**What to work on**
Please continue the Shopify versus Wix comparison below, starting right after its final sentence. The data that follows it is separate.

**Source passage**
____________________

Besides KudoBuzz, you can find a few other product review apps on the Wix App Market.
Shopify has its own completely free product reviews app, creatively named *Product Reviews*. It’s very basic, though. You are better off with other options available on the Shopify App Store. For example, Judge.me is a good free alternative. In addition, the Shopify App Store has some awesome, better-than-any-Wix-app product review apps as well, like Okendo and Junip.
Most dropshipping stores I come across are made with Shopify.
It’s because of these three obvious reasons:
- Shopify has a wider range of dropshipping apps than Wix: Searching “Dropshipping” on Shopify App Store gives 450+ results; the same on Wix gives only 36 results. Also, Shopify dropshipping apps are rated highly — the DSers - AliExpress Dropshipping app has almost 10,000 positive reviews on Shopify, for example. Comparatively, Wix’s own Modalyst app has under 1000 reviews.
- Shopify has been a promoter of the dropshipping model for a long time (them acquiring Oberlo, a dropshipping platform, in 2017 is proof). Wix only recently started focusing on dropshipping — they acquired Modalyst in 2021, and many of the dropshipping apps on the Wix App market were added in the last couple of years.

____________________

**Information provided**
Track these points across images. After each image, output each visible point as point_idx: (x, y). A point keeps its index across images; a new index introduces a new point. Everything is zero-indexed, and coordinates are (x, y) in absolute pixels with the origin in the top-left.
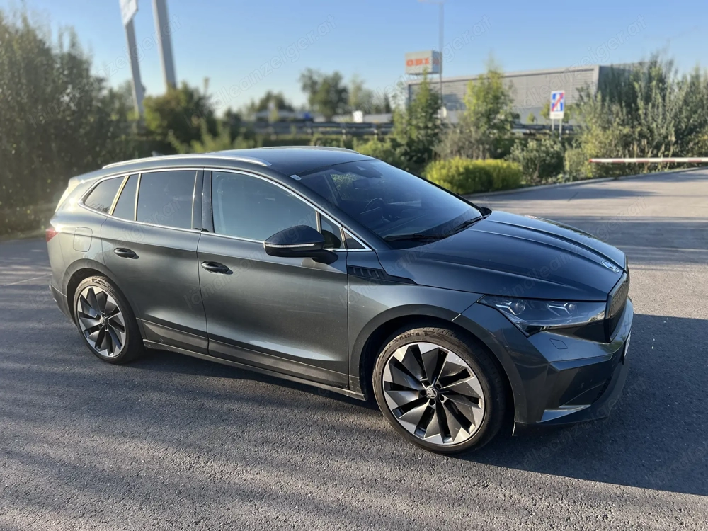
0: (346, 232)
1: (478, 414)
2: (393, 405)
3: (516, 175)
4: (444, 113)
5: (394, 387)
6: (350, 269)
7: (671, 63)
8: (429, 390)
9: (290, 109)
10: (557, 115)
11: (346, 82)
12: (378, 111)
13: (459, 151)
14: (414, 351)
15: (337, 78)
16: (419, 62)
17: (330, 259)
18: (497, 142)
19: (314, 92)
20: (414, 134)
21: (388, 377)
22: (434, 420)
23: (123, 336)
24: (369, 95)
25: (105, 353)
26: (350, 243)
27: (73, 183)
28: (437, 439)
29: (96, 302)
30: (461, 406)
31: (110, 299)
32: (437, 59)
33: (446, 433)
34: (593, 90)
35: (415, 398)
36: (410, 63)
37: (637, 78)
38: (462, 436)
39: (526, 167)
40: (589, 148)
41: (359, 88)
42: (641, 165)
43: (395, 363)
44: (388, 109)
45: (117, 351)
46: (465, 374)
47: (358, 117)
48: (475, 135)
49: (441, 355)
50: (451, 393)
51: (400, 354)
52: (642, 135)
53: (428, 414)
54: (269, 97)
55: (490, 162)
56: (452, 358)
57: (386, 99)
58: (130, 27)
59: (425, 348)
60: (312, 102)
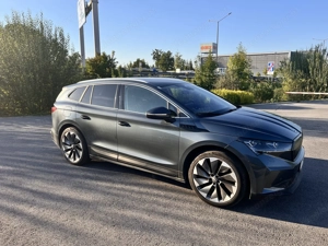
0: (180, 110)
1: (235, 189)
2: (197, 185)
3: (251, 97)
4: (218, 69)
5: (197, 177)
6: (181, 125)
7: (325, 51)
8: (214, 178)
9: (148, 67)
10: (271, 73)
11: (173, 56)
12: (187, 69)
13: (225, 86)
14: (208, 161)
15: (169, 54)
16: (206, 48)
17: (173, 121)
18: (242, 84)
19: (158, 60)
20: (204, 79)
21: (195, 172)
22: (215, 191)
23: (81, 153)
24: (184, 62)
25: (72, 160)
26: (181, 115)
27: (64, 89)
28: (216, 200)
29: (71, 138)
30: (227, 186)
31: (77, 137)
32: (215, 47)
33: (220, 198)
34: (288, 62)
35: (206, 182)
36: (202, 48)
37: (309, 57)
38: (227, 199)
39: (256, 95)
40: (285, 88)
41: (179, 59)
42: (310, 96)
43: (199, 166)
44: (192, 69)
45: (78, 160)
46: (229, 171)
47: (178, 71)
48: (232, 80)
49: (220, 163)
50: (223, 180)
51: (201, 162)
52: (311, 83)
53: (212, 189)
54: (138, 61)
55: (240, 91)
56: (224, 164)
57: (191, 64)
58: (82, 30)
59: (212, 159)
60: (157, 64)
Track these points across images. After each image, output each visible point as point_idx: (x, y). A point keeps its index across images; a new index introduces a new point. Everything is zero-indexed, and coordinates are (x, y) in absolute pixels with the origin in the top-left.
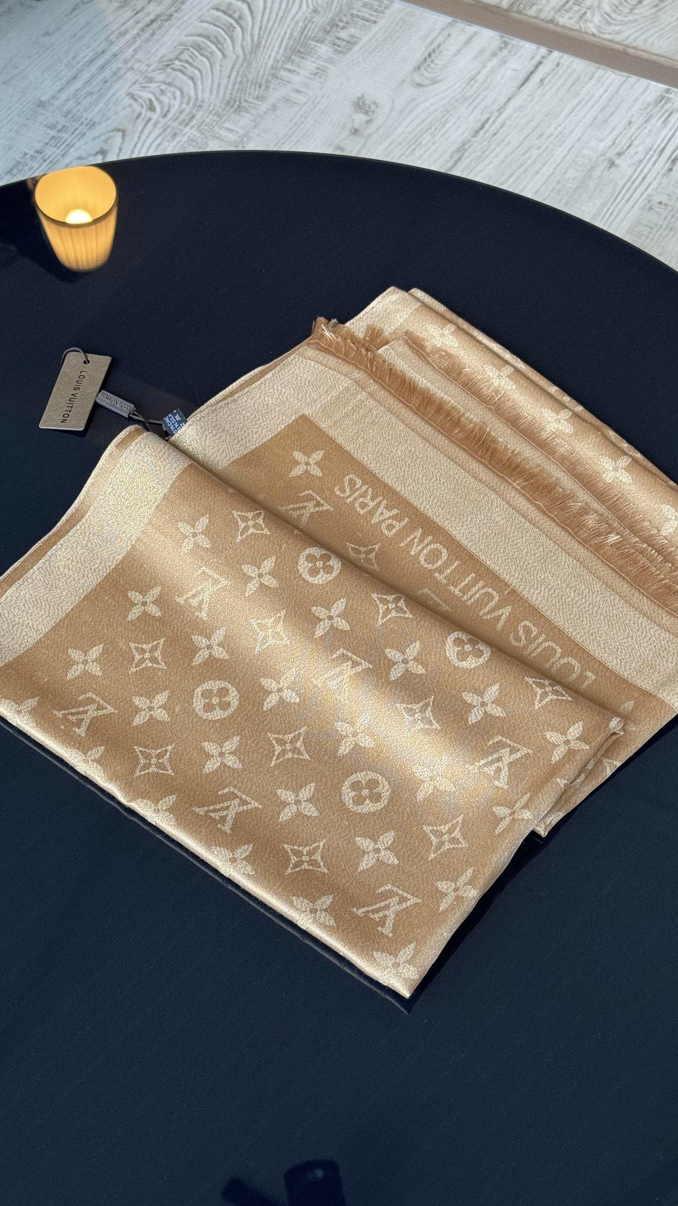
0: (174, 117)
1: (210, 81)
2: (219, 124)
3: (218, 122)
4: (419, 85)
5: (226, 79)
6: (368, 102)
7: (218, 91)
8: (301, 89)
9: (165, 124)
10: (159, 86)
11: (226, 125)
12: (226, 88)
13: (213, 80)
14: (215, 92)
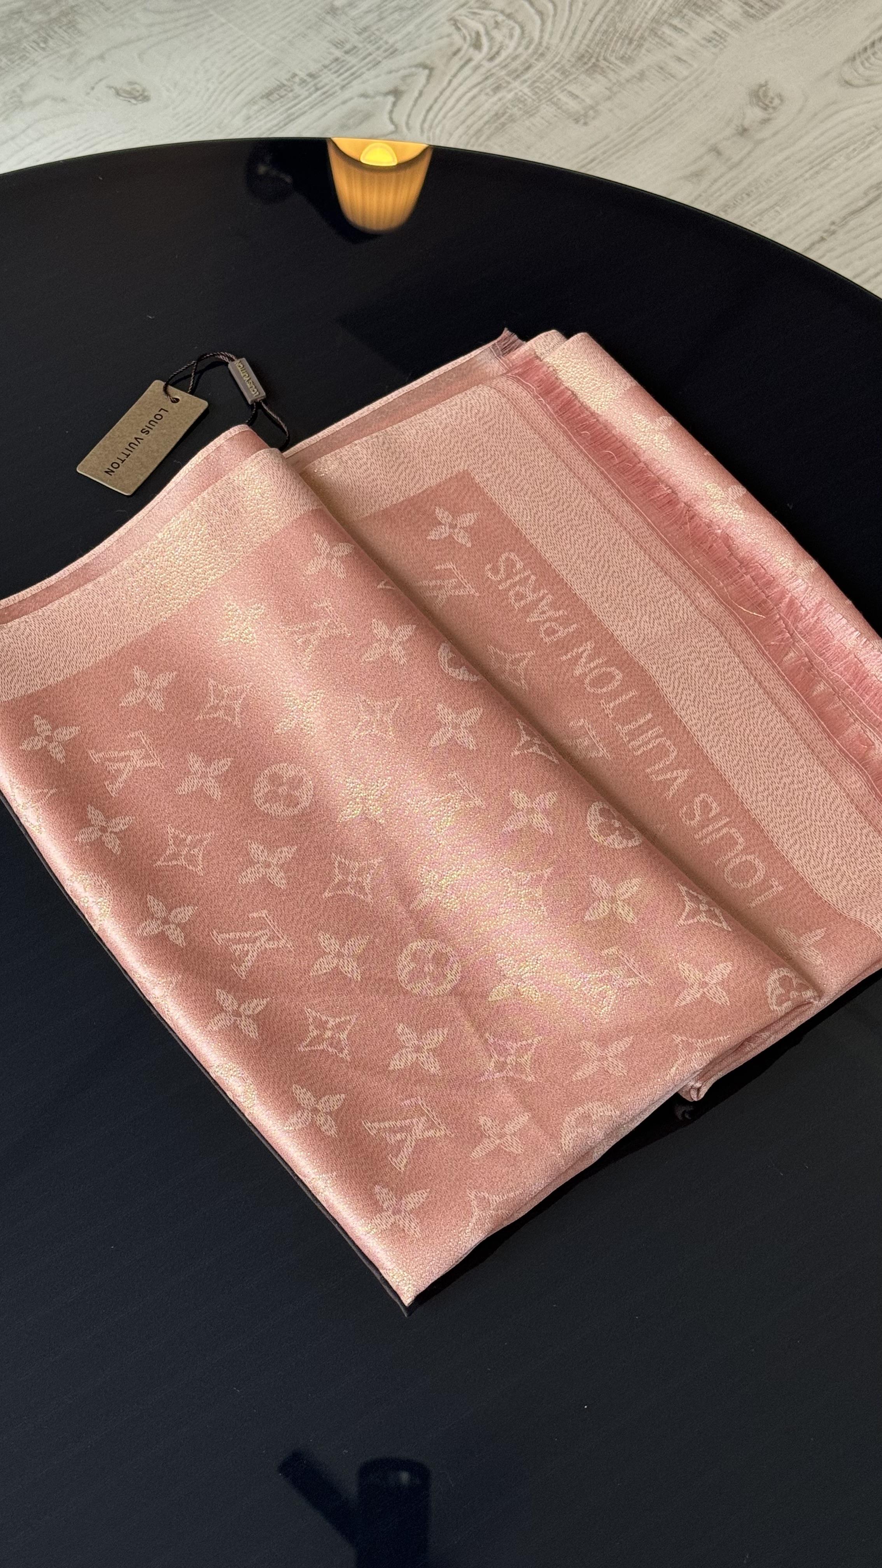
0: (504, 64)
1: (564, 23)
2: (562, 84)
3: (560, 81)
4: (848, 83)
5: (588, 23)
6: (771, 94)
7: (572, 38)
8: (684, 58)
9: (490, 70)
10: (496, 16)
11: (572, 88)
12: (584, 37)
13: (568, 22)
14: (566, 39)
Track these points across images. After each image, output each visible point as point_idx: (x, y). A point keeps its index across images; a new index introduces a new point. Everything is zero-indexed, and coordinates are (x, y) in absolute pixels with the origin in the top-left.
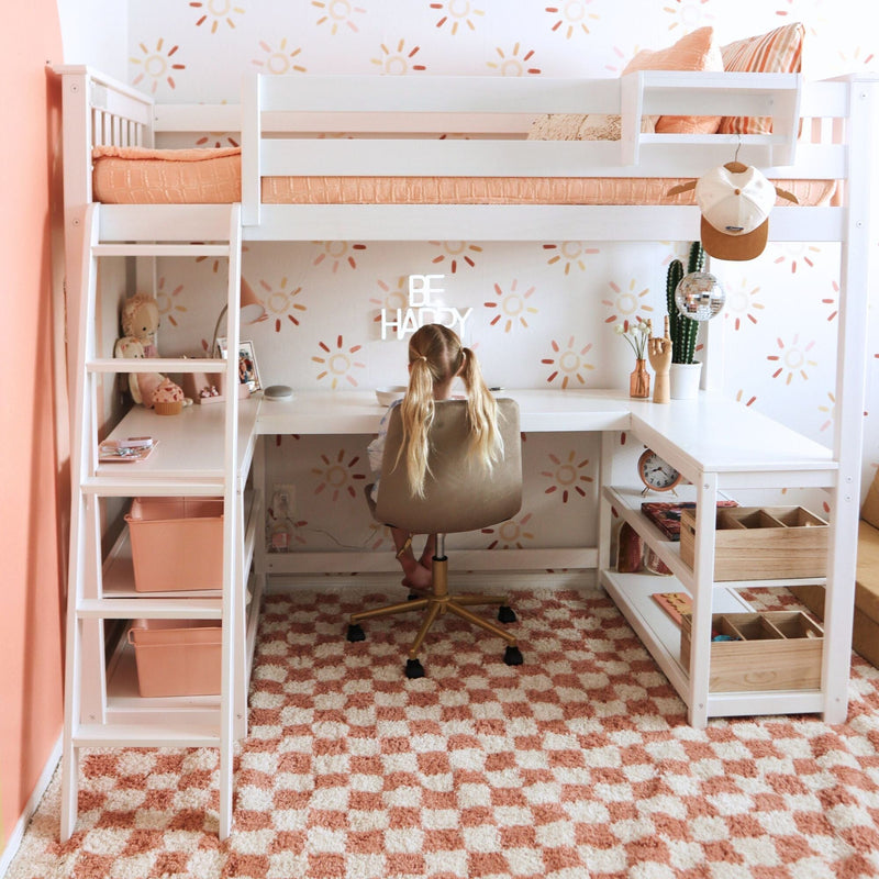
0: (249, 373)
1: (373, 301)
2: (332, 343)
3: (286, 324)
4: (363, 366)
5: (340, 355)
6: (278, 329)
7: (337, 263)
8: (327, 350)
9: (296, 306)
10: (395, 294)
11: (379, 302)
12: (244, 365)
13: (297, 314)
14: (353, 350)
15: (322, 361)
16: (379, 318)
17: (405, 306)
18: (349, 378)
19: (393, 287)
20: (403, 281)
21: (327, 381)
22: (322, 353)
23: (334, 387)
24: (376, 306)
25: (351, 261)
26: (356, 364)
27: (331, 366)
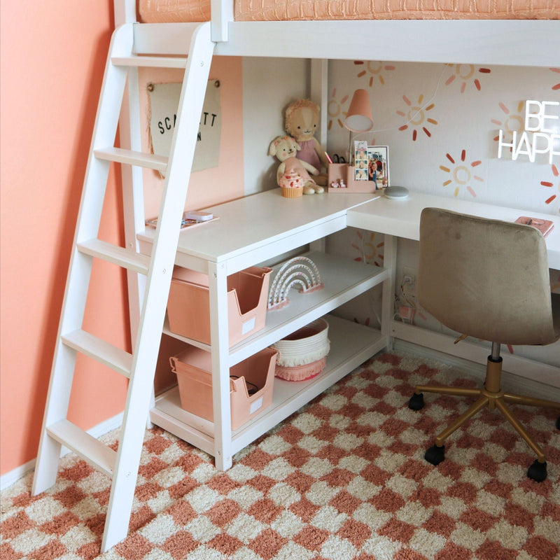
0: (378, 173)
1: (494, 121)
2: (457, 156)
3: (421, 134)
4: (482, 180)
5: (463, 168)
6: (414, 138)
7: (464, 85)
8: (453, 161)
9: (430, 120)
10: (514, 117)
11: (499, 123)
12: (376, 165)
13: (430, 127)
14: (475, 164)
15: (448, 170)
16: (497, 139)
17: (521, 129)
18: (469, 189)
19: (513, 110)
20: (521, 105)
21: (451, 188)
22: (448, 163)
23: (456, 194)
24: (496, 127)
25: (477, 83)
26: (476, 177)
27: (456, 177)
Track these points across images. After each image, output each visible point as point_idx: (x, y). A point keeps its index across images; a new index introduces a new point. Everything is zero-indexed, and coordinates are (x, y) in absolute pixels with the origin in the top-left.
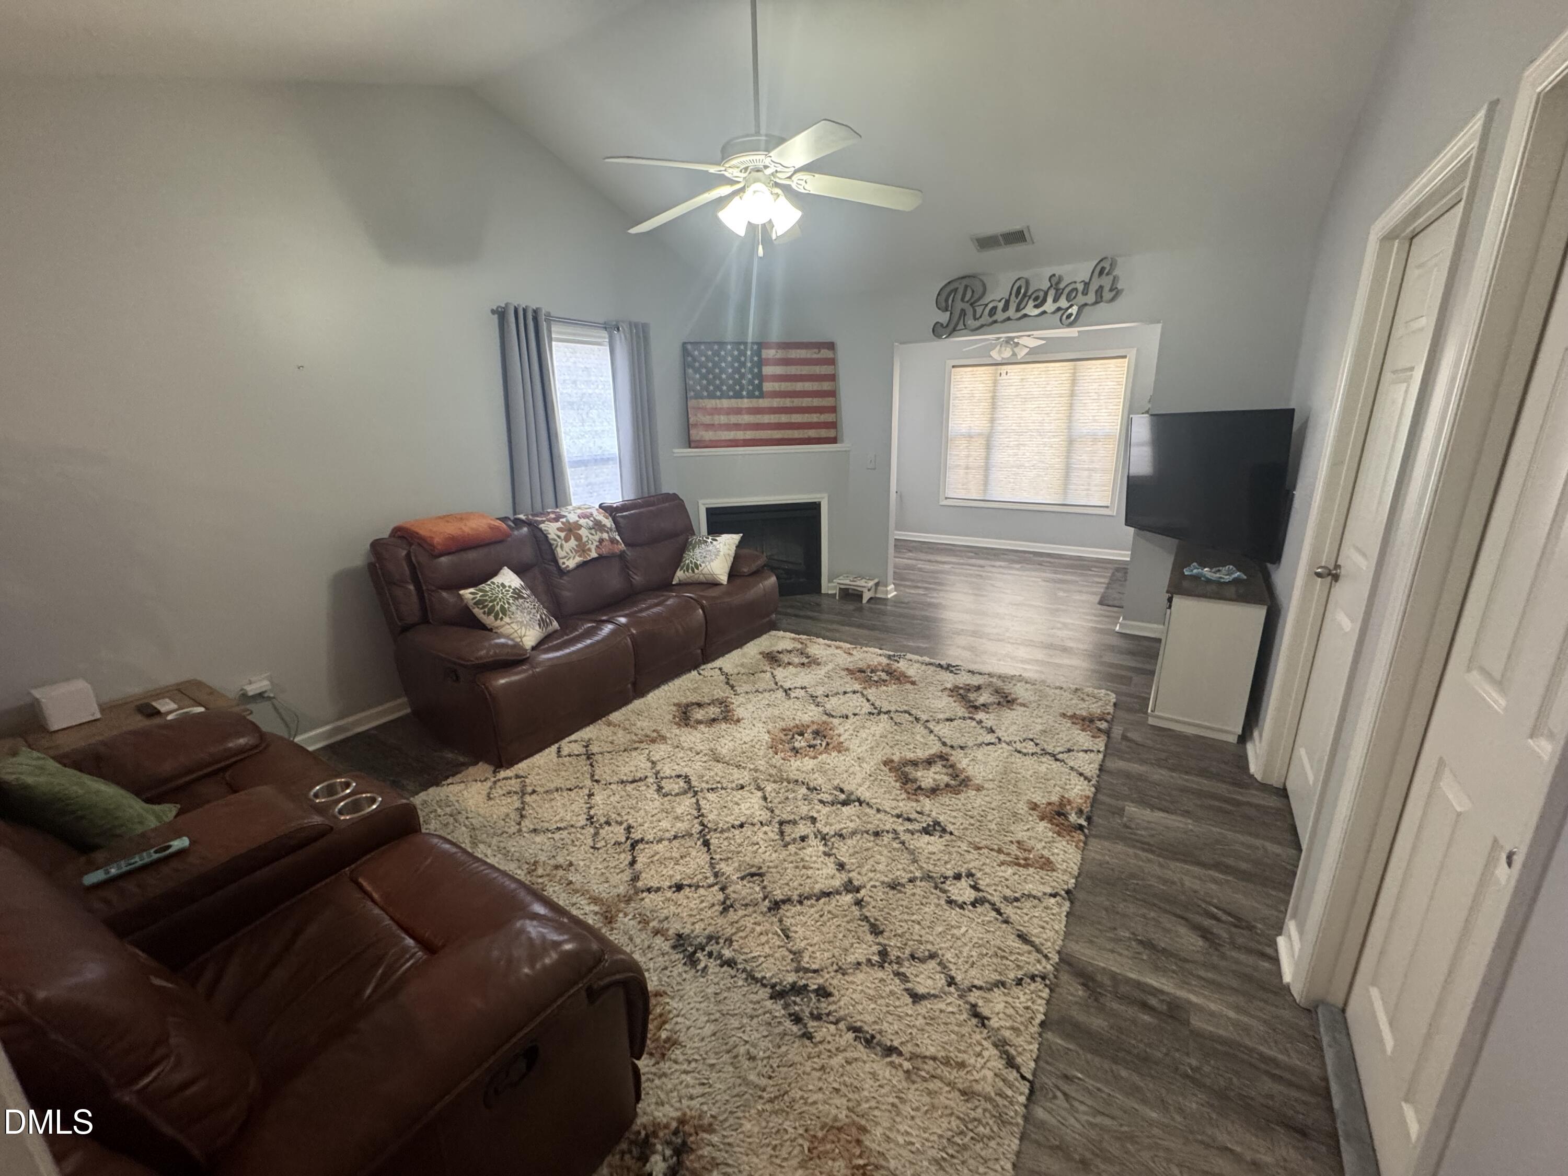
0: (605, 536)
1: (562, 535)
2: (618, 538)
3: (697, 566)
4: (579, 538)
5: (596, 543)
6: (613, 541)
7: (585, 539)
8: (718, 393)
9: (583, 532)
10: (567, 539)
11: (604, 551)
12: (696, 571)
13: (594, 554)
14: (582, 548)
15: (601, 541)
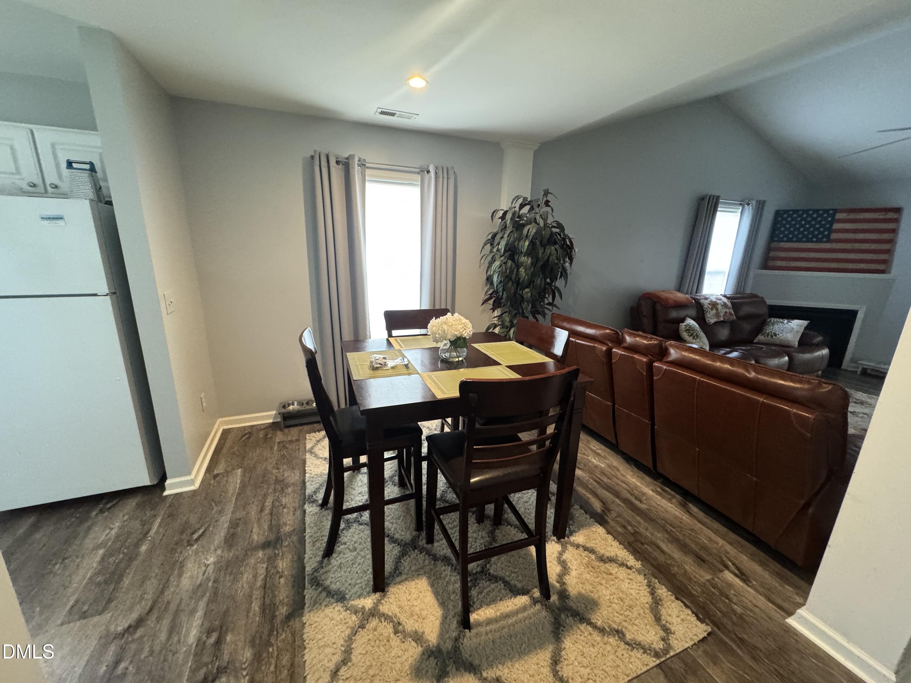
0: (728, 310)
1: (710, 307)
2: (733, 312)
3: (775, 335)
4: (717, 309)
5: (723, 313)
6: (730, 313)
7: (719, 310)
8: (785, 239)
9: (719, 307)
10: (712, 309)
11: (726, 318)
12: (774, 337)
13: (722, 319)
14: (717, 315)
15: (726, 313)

____________________

**Reply to the task**
- Shopify is a better ecommerce platform.
Shopify Ecommerce vs Wix Ecommerce: VerdictIn every important way, in the world of ecommerce builders, Shopify is better than Wix.
- Shopify offers more shipping options.
- Shopify offers more fulfillment options.
- Shopify’s tax setting feature is superior.
- Shopify Payments is better and cheaper than Wix (at least for US-based businesses).
- Shopify helps manage inventory better. Also, you can add multiple inventory locations in Shopify (most big stores have multiple locations).
- Shopify’s product collection, product options, product reviews, and dropshipping features/apps are preferable.
Templates (and, in extension, demo stores made with them) tell a story about how your website will look and function. The templates also showcase what kind of & size of websites they are made for.
Here’s how Wix Templates compare to Shopify Themes — I compare them for the looks, the functionalities, and ease of use.
Wix has over 800 templates overall and 132 templates for online stores. They are free and easy to customize.
Because Wix has started to take ecommerce seriously only in the past few years, most Wix Templates are made recently and hence look modern. For example, Wix’s favorite T-Shirt Store Website Template is trendy and well-organized:
However, I feel Wix likes to advertise the massive number of their templates (“We have 800+ templates”), so they don’t get rid of arguably dated templates. For example, this Wix template would be considered good…if it were 2010(!):
Wix templates are suitable for small stores
If you look through all Wix templates, you’ll notice a pattern (in its features) that points you to one conclusion: Wix is only good for small stores.
For example, many Wix templates (like the “trendy” t-shirt store template) don’t even have a search bar embedded in the header.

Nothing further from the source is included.